Lucavion met her gaze.

Then smiled.

Lucavion's smile lingered—quiet, unreadable. A half-curve that didn't touch his eyes.

"I don't lie," he said calmly. "Your ability does not matter in front of me."

Vitaliara, with no ceremony, lifted a single paw and bopped him on the cheek.

He didn't flinch. But his smirk deepened.

[You may not lie,] she muttered, [but you hide quite a lot.]

"To which I say," Lucavion replied without missing a step, "that is the mystery of a man."

[A charlatan.]

"A mystery," he repeated, a flicker of amusement sharpening his voice, "of a charlatan. A fool. A wanderer. Whatever word makes the poetry easier to swallow."

Vitaliara huffed, the sound small but pointed, and settled herself once more along his shoulder, though her tail twitched like a ribbon in the wind.

But she wasn't finished.

[You still haven't answered me.]

Lucavion raised an eyebrow, glancing at her sidelong.

[You said it was all orchestrated, all arranged. And you acted before the threads fully wove together. So—how? Why did you do it? And how did you know something like this was about to unfold?]

He didn't stop this time.

Just slid his hands deeper into his coat pockets, walking through the lantern-dotted night like a man returning from a play he hadn't paid to attend.

"How did I know…" he mused, the words tasting like dust and ash on his tongue.

Then he exhaled slowly. "It's the same source as how I knew about Aeliana."

Vitaliara tilted her head. [So—Revelations? Visions? Something you can't explain?]

Lucavion's eyes narrowed faintly as a breeze stirred through the eaves above them, rustling the hanging festival streamers.

"Something like that."

[That's not an answer.]

"It is an answer," Lucavion said, voice smooth as silk drawn across a blade. "It's simply not the answer you seek."

Vitaliara flattened her ears. [Don't speak in riddles.]

"But it's the truth."

[Humph!] she huffed, turning her head with a feline flick of indignation. [You're impossible.]

Lucavion chuckled under his breath, the sound like falling coins—sharp, weighty, but faint. The quiet between them returned as they passed beneath a canopy of half-wilted lanterns, the streetlights dimming with distance.

But inwardly?

He was no longer walking the cobbled roads of the capital.

His mind had already slipped backward—sideways—into memory and fiction both.

Princess Priscilla Lysandra.

How did I know?

The answer settled in him like a stone dropped into still water, leaving ripples behind that would never quite fade.

Because I read it.

Because I remember.

The novel.

Shattered Innocence.

He could still recall the way the words unfolded across the pages. How, buried within the political spires and schoolyard rivalries of the Royal Academy, there had been mention—brief, half a paragraph at best—of a scandal that marked Priscilla's entry into court life.

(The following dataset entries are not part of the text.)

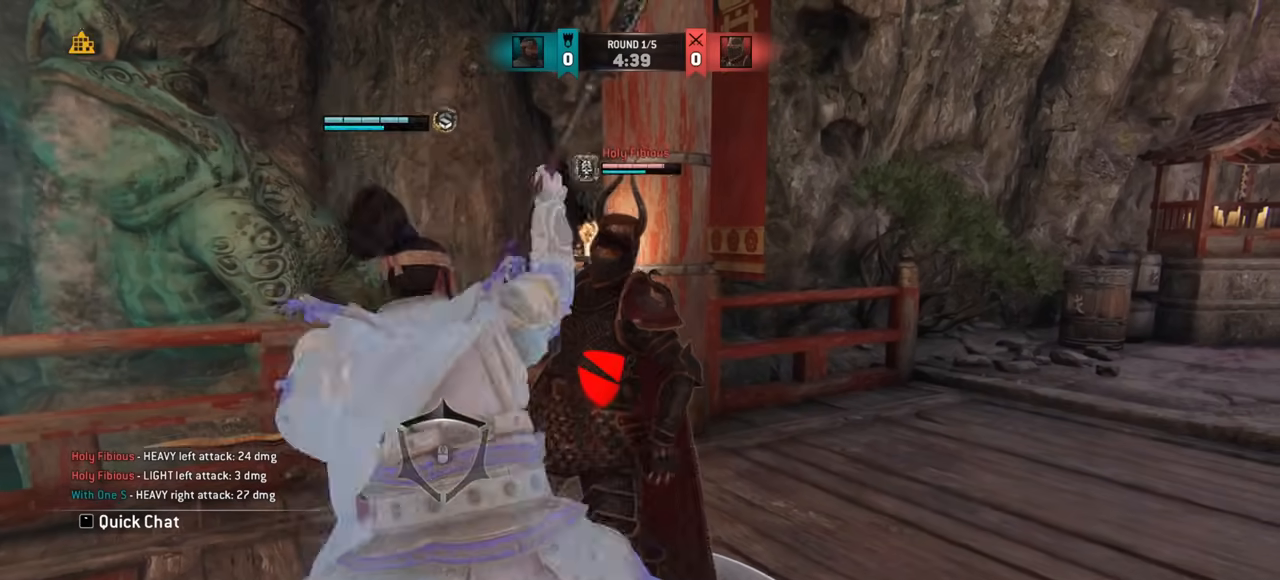
{"keys": [], "mouse": [], "events": [[134, "w", "up"], [284, "mouse_right", "down"], [418, "mouse_right", "up"]]}
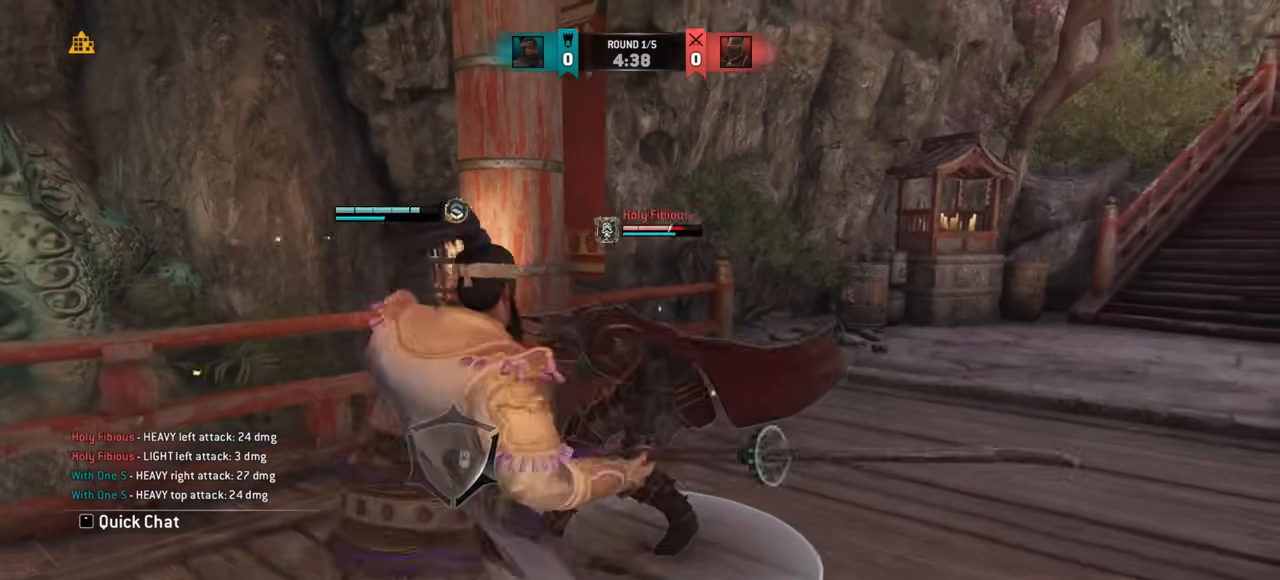
{"keys": [], "mouse": [], "events": []}
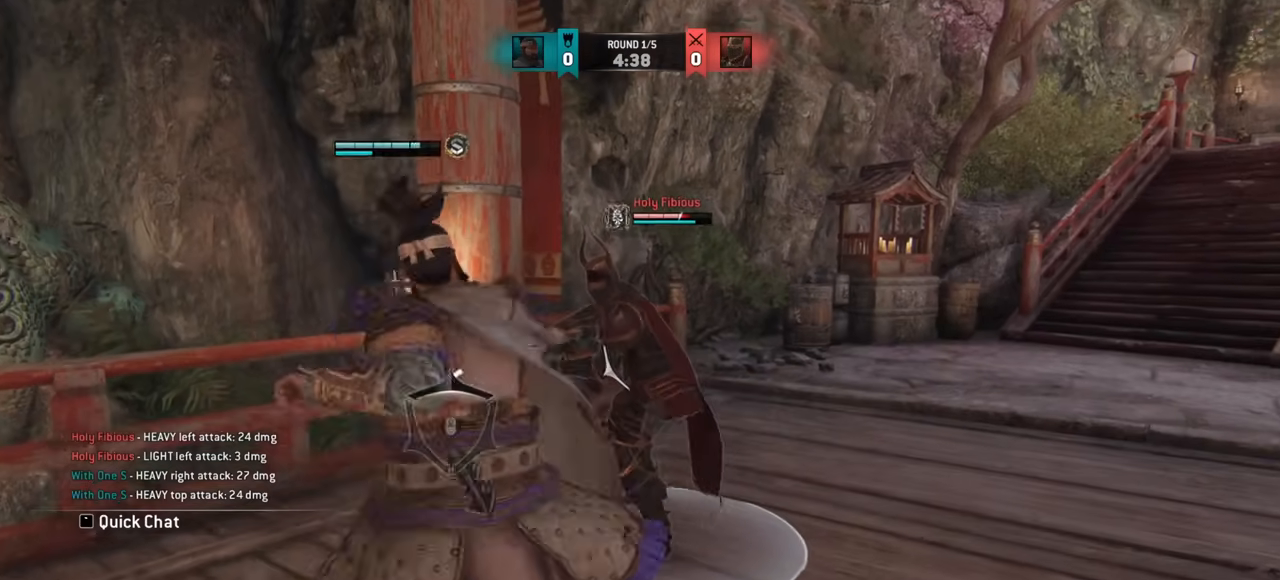
{"keys": [], "mouse": [], "events": [[301, "mouse_right", "down"], [367, "mouse_right", "up"]]}
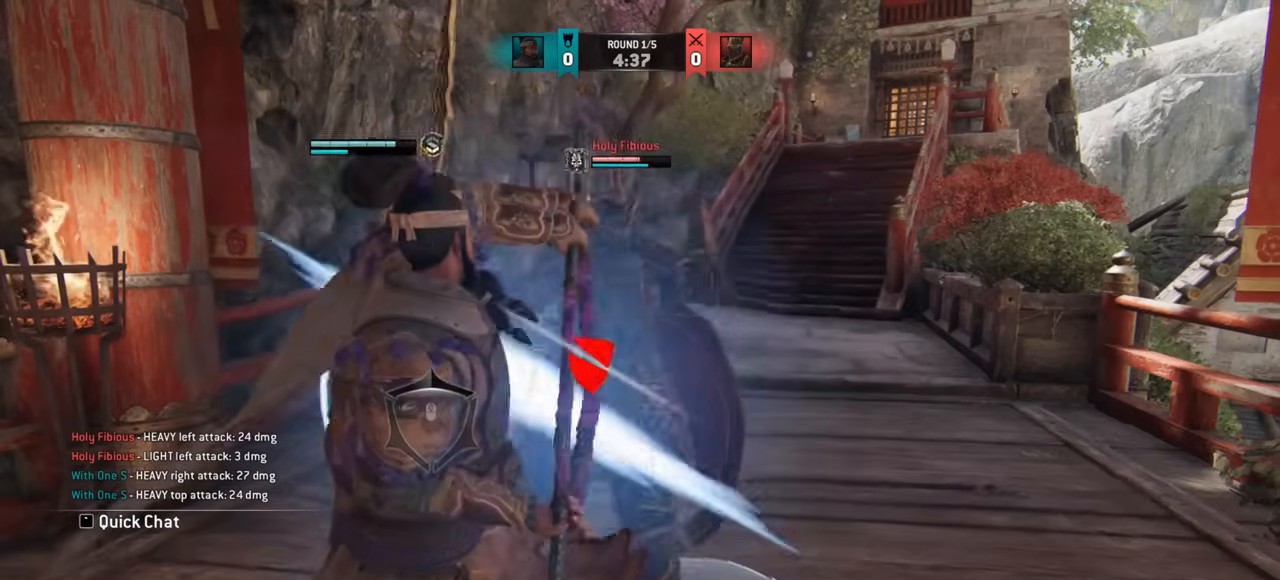
{"keys": [], "mouse": [], "events": []}
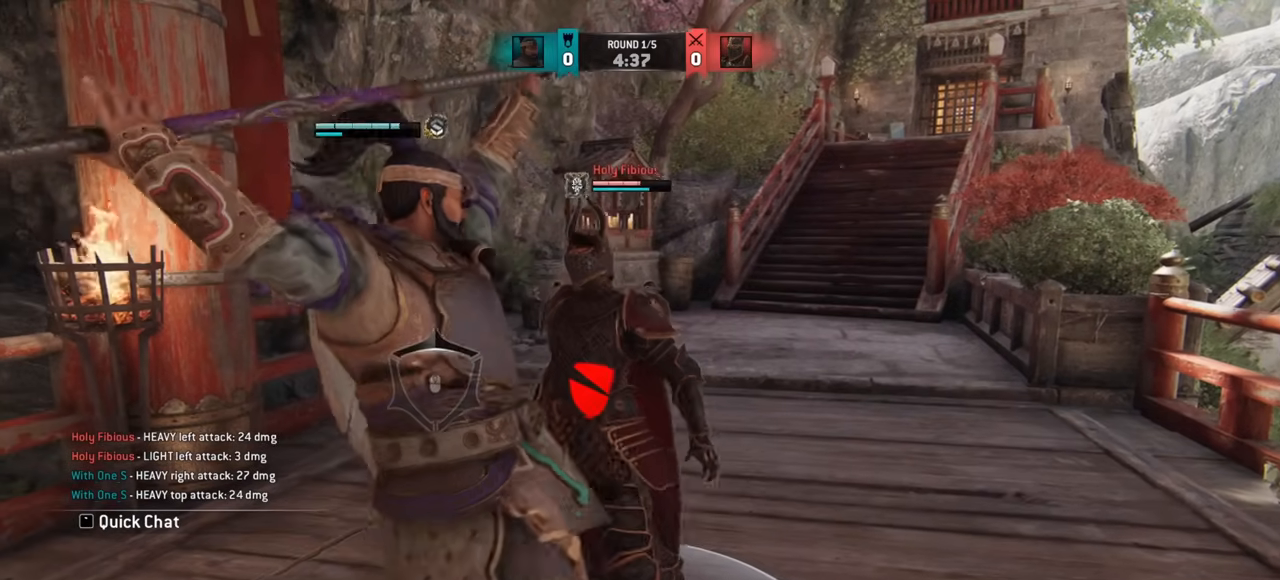
{"keys": ["s"], "mouse": [], "events": [[201, "s", "down"]]}
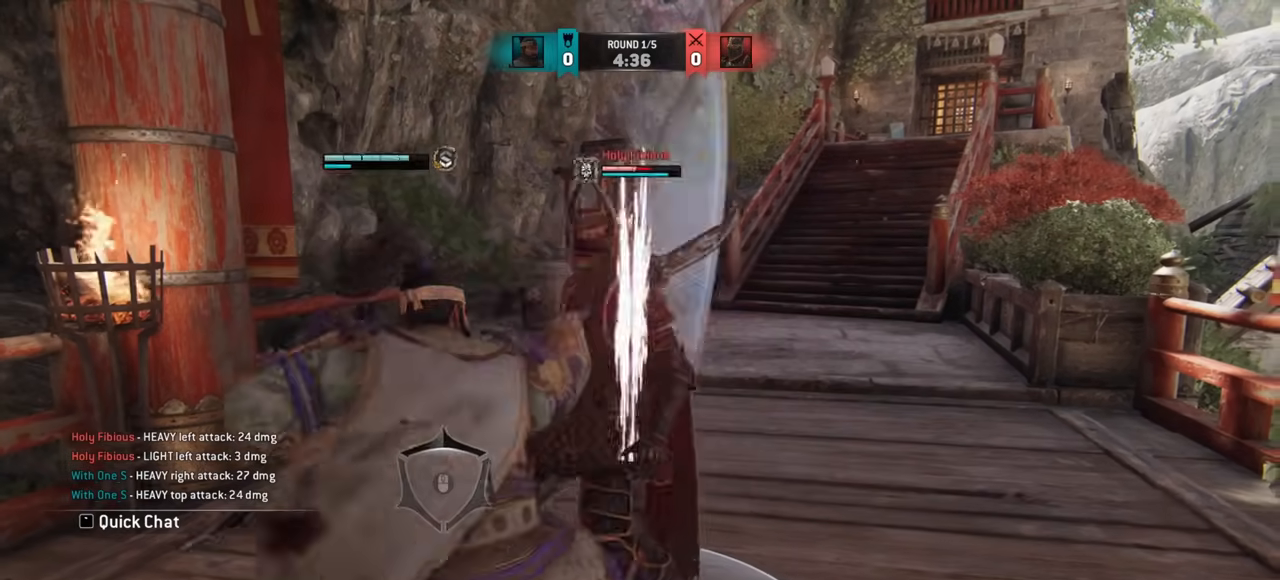
{"keys": ["s"], "mouse": [], "events": [[267, "mouse_left", "down"], [317, "mouse_left", "up"]]}
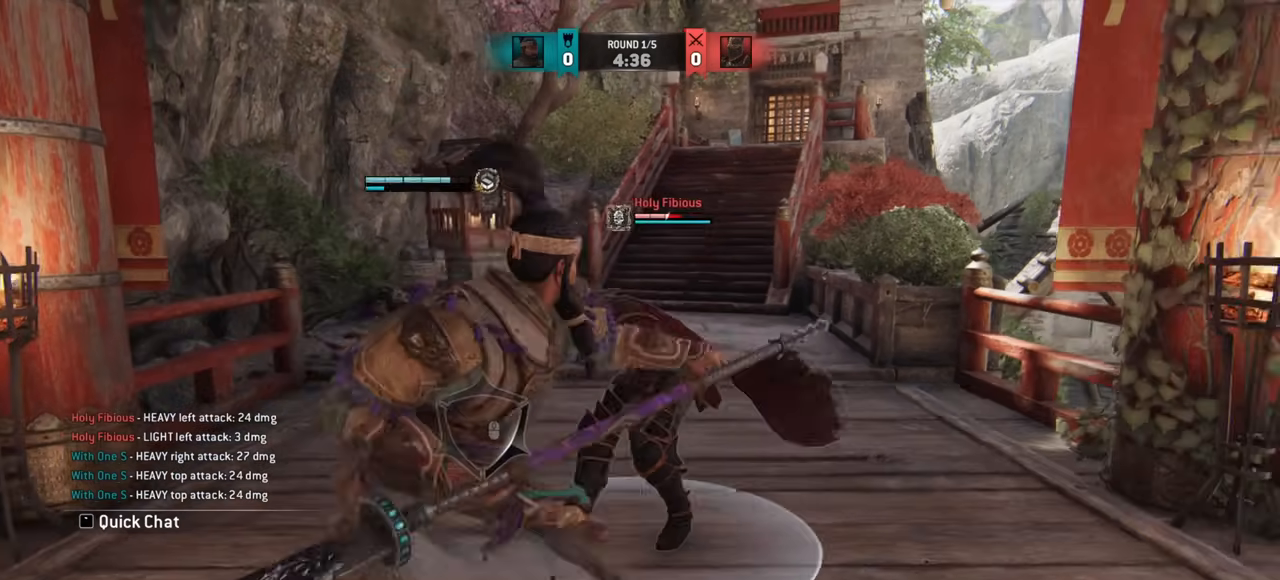
{"keys": ["w"], "mouse": [], "events": [[251, "s", "up"], [384, "w", "down"]]}
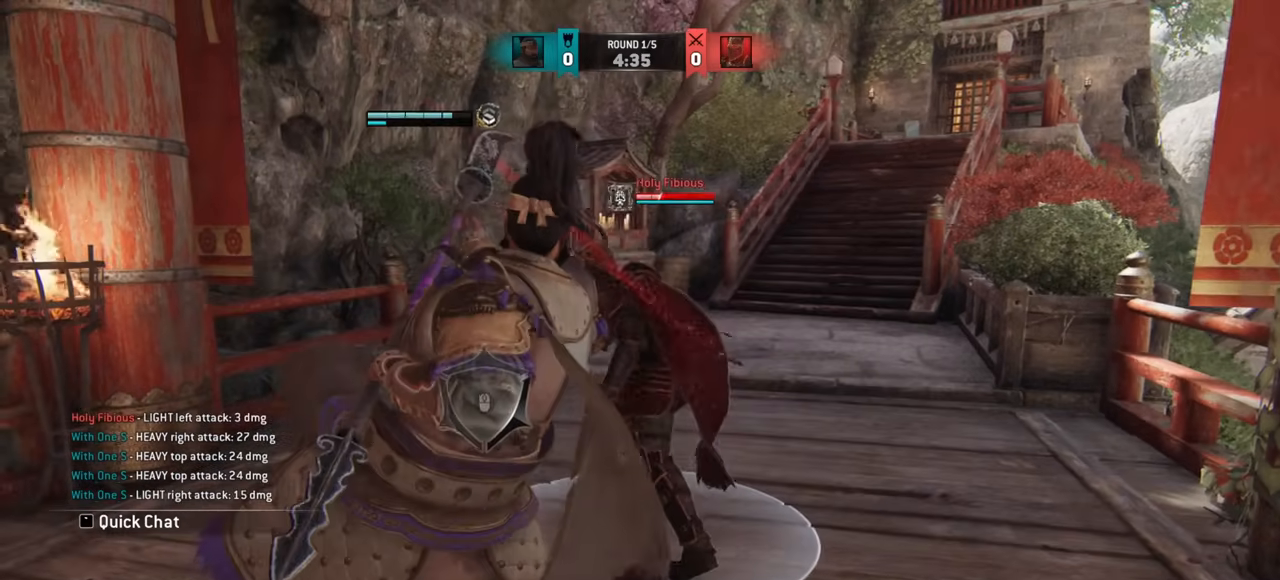
{"keys": ["a", "w"], "mouse": [], "events": [[250, "a", "down"]]}
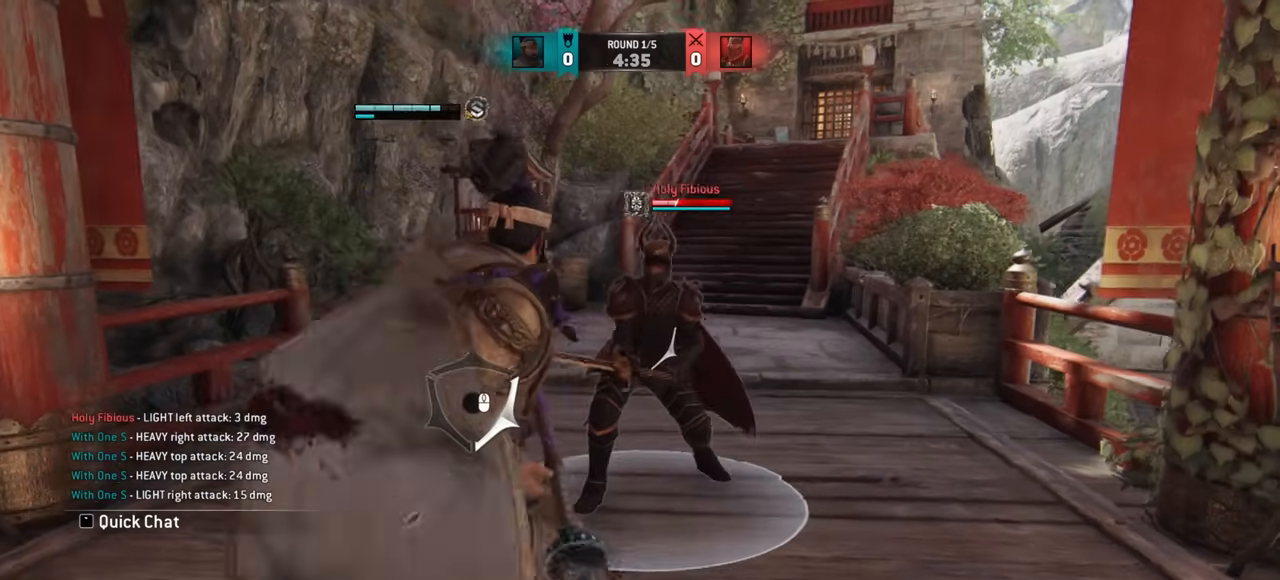
{"keys": ["a"], "mouse": ["right"], "events": [[101, "w", "up"], [451, "w", "down"], [484, "mouse_right", "down"], [484, "w", "up"]]}
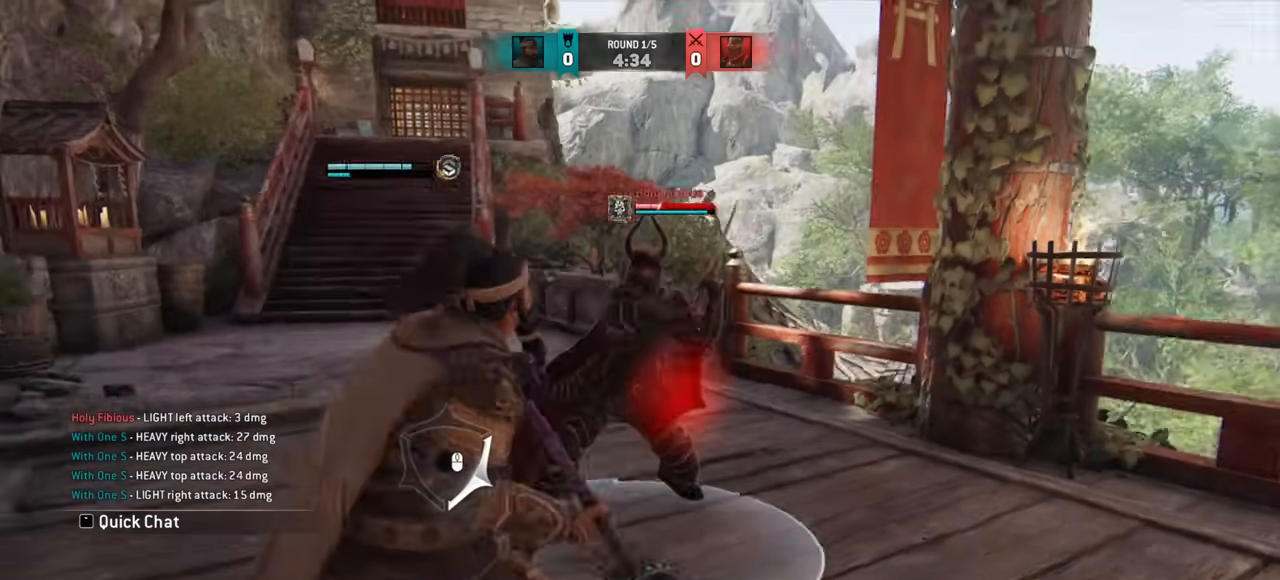
{"keys": ["d", "w"], "mouse": [], "events": [[33, "mouse_right", "up"], [200, "w", "down"], [284, "a", "up"], [484, "d", "down"]]}
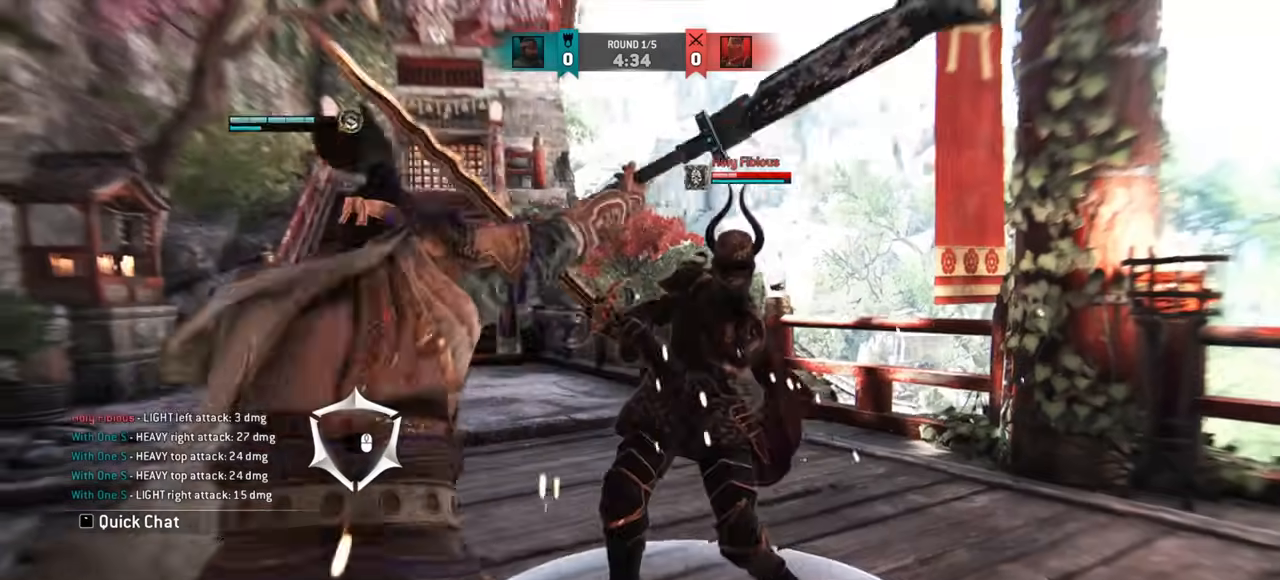
{"keys": [], "mouse": [], "events": [[117, "mouse_right", "down"], [201, "a", "down"], [217, "a", "up"], [267, "w", "up"], [367, "mouse_right", "up"], [468, "d", "up"]]}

"The unwanted princess," they had called her. "Who could not even protect the retainers that pledged to her."

It was never shown. Never expanded.

Just an ugly little note in the margins of the empire's tale, as told by the perspective of the heroine, Elara. And when she asked about it—when she confronted the Crown Prince about his sister's reputation—

He had answered.

"It was necessary."

"They were never hers to begin with."

Lucavion remembered that line. It had chilled him even then.

Because in Shattered Innocence, the Crown Prince was more than a political genius. He was the obsessive, possessive, perfectly controlled tyrant-in-training. Everything he did was designed to control the stage. And if a scene didn't serve his play?

He rewrote it.

Of course he had arranged the humiliation. Of course he had turned her retainers against her, then painted her as the one who failed them. The novel framed it as a piece of character lore—Priscilla's shame, her driving wedge from the imperial family. A footnote that led to her loneliness, her hunger for validation, and eventually… her downfall.

After all, she was the perfect Villainess Candidate, from the start.